Today we look at the ASUS M2NPV-VM motherboard that is designed for Socket AM2 processors and with Media Center in mind.

By: | Socket AM2/AM2+ in Motherboards | Posted: Oct 15, 2006 4:00 am
TweakTown Rating: 8.0%Manufacturer: ASUS

BIOS and Overclocking


Now it's into the BIOS section of the ASUS M2NPV-VM. Being a budget board, we aren't expecting too much in the way of overclocking options.



ASUS uses its traditional Award BIOS using the same menu system that Intel uses for its motherboards. This menu system was first used by ASUS back when the Pentium 3 Slot 1 was the king CPU. While it did fall back to the original blue menu a couple of times, this is now the BIOS setup that defines ASUS. We upgraded our BIOS to 0405 from the Beta BIOS that board was shipped with. Like all of the ASUS boards to get to the overclocking features, you need to access the Jumperfree sub-menu under the Advanced tab.
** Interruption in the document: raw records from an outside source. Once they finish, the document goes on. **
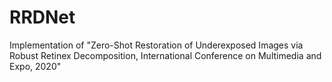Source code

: # RRDNet
Implementation of "Zero-Shot Restoration of Underexposed Images via Robust Retinex Decomposition, International Conference on Multimedia and Expo, 2020"
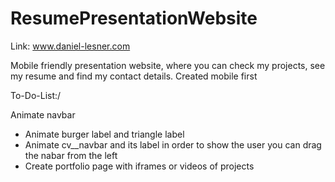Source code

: # ResumePresentationWebsite

Link: www.daniel-lesner.com

Mobile friendly presentation website, where you can check my projects, see my resume and find my contact details.
Created mobile first

To-Do-List:/

Animate navbar
- Animate burger label and triangle label
- Animate cv__navbar and its label in order to show the user you can drag the nabar from the left
- Create portfolio page with iframes or videos of projects
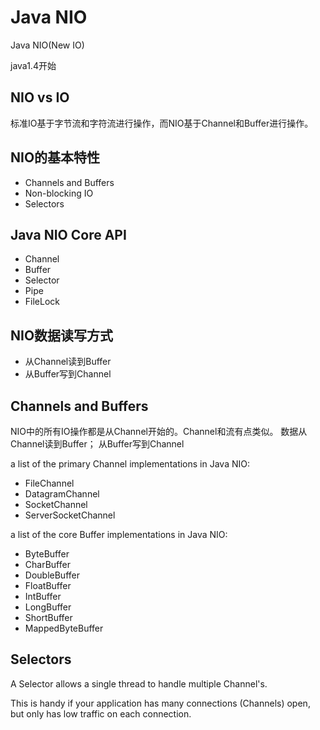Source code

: # Java NIO
Java NIO(New IO)

java1.4开始

## NIO vs IO
标准IO基于字节流和字符流进行操作，而NIO基于Channel和Buffer进行操作。

## NIO的基本特性
 - Channels and Buffers
 - Non-blocking IO
 - Selectors

## Java NIO Core API
 - Channel
 - Buffer
 - Selector
 - Pipe
 - FileLock

## NIO数据读写方式
 - 从Channel读到Buffer
 - 从Buffer写到Channel
 
## Channels and Buffers
NIO中的所有IO操作都是从Channel开始的。Channel和流有点类似。
数据从Channel读到Buffer；
从Buffer写到Channel

a list of the primary Channel implementations in Java NIO:
 - FileChannel
 - DatagramChannel
 - SocketChannel
 - ServerSocketChannel

a list of the core Buffer implementations in Java NIO:
 - ByteBuffer
 - CharBuffer
 - DoubleBuffer
 - FloatBuffer
 - IntBuffer
 - LongBuffer
 - ShortBuffer
 - MappedByteBuffer

## Selectors
A Selector allows a single thread to handle multiple Channel's.

This is handy if your application has many connections (Channels) open, 
but only has low traffic on each connection.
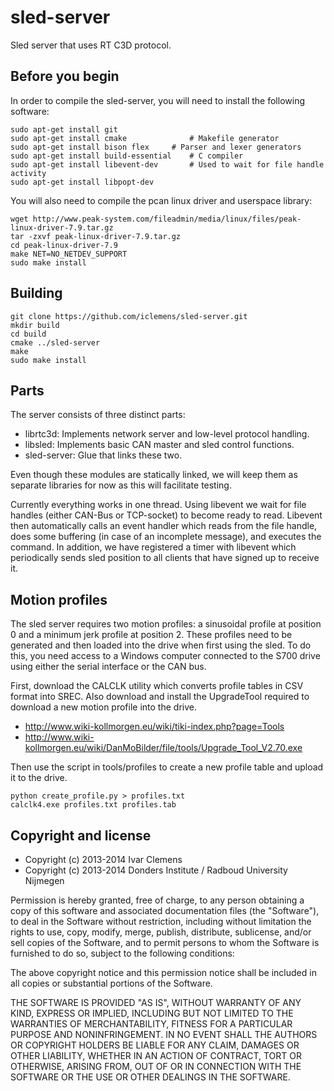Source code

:sled-server
===========

Sled server that uses RT C3D protocol.

Before you begin
----------------

In order to compile the sled-server, you will need to install the following software:

	sudo apt-get install git
	sudo apt-get install cmake				# Makefile generator
	sudo apt-get install bison flex		# Parser and lexer generators
	sudo apt-get install build-essential	# C compiler
	sudo apt-get install libevent-dev		# Used to wait for file handle activity
	sudo apt-get install libpopt-dev

You will also need to compile the pcan linux driver and userspace library:

	wget http://www.peak-system.com/fileadmin/media/linux/files/peak-linux-driver-7.9.tar.gz
	tar -zxvf peak-linux-driver-7.9.tar.gz
	cd peak-linux-driver-7.9
	make NET=NO_NETDEV_SUPPORT
	sudo make install

Building
--------

	git clone https://github.com/iclemens/sled-server.git
	mkdir build
	cd build
	cmake ../sled-server
	make
	sudo make install

Parts
-----

The server consists of three distinct parts:
* librtc3d: Implements network server and low-level protocol handling.
* libsled: Implements basic CAN master and sled control functions.
* sled-server: Glue that links these two.

Even though these modules are statically linked, we will keep them as separate libraries for now as this will facilitate testing.

Currently everything works in one thread. Using libevent we wait for file handles (either CAN-Bus or TCP-socket) to become ready to read. Libevent then automatically calls an event handler which reads from the file handle, does some buffering (in case of an incomplete message), and executes the command. In addition, we have registered a timer with libevent which periodically sends sled position to all clients that have signed up to receive it.

Motion profiles
---------------

The sled server requires two motion profiles: a sinusoidal profile at position 0 and a minimum jerk profile at position 2. These profiles need to be generated and then loaded into the drive when first using the sled. To do this, you need access to a Windows computer connected to the S700 drive using either the serial interface or the CAN bus.

First, download the CALCLK utility which converts profile tables in CSV format into SREC. Also download and install the UpgradeTool required to download a new motion profile into the drive.

* http://www.wiki-kollmorgen.eu/wiki/tiki-index.php?page=Tools
* http://www.wiki-kollmorgen.eu/wiki/DanMoBilder/file/tools/Upgrade_Tool_V2.70.exe

Then use the script in tools/profiles to create a new profile table and upload it to the drive.

	python create_profile.py > profiles.txt
	calclk4.exe profiles.txt profiles.tab

Copyright and license
---------------------

* Copyright (c) 2013-2014 Ivar Clemens
* Copyright (c) 2013-2014 Donders Institute / Radboud University Nijmegen

Permission is hereby granted, free of charge, to any person obtaining a copy
of this software and associated documentation files (the "Software"), to deal
in the Software without restriction, including without limitation the rights
to use, copy, modify, merge, publish, distribute, sublicense, and/or sell
copies of the Software, and to permit persons to whom the Software is
furnished to do so, subject to the following conditions:

The above copyright notice and this permission notice shall be included in
all copies or substantial portions of the Software.

THE SOFTWARE IS PROVIDED "AS IS", WITHOUT WARRANTY OF ANY KIND, EXPRESS OR
IMPLIED, INCLUDING BUT NOT LIMITED TO THE WARRANTIES OF MERCHANTABILITY,
FITNESS FOR A PARTICULAR PURPOSE AND NONINFRINGEMENT. IN NO EVENT SHALL THE
AUTHORS OR COPYRIGHT HOLDERS BE LIABLE FOR ANY CLAIM, DAMAGES OR OTHER
LIABILITY, WHETHER IN AN ACTION OF CONTRACT, TORT OR OTHERWISE, ARISING FROM,
OUT OF OR IN CONNECTION WITH THE SOFTWARE OR THE USE OR OTHER DEALINGS IN
THE SOFTWARE.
When in the Jumperfree section you see how few overclocking options we have. There are only three major ones - FSB, DRAM voltage and CPU multiplier. Your FSB range goes from 200MHz to 400MHz in 1MHz increment, DRAM voltage goes from default to 1.9v only and CPU multiplier, well that's explanatory.


With all these settings we only managed a 213MHz FSB clock. This was likely because there are no voltage changes for the CPU, HT links or any multiplier adjustments for the HT link, causing instabilities above 213MHz FSB. It goes without saying, the ASUS M2NPV-VM motherboard will not land you any new world record overclocking results but at the same time it was designed to sit next your TV and not be running 3DMark.


Important Editor Note: Our maximum overclocking result is the best result we managed in our limited time testing the motherboard. Due to time constraints we don't have enough time to tweak the motherboard to the maximum and find the highest possible FSB as this could take days to properly find.


We do however spend at least a few hours overclocking every motherboard to try and find the highest possible overclock in that time frame. You may or may not be able to overclock higher if you spend more time tweaking or as new BIOS updates are released or "burn in" time might come into play if you believe in that.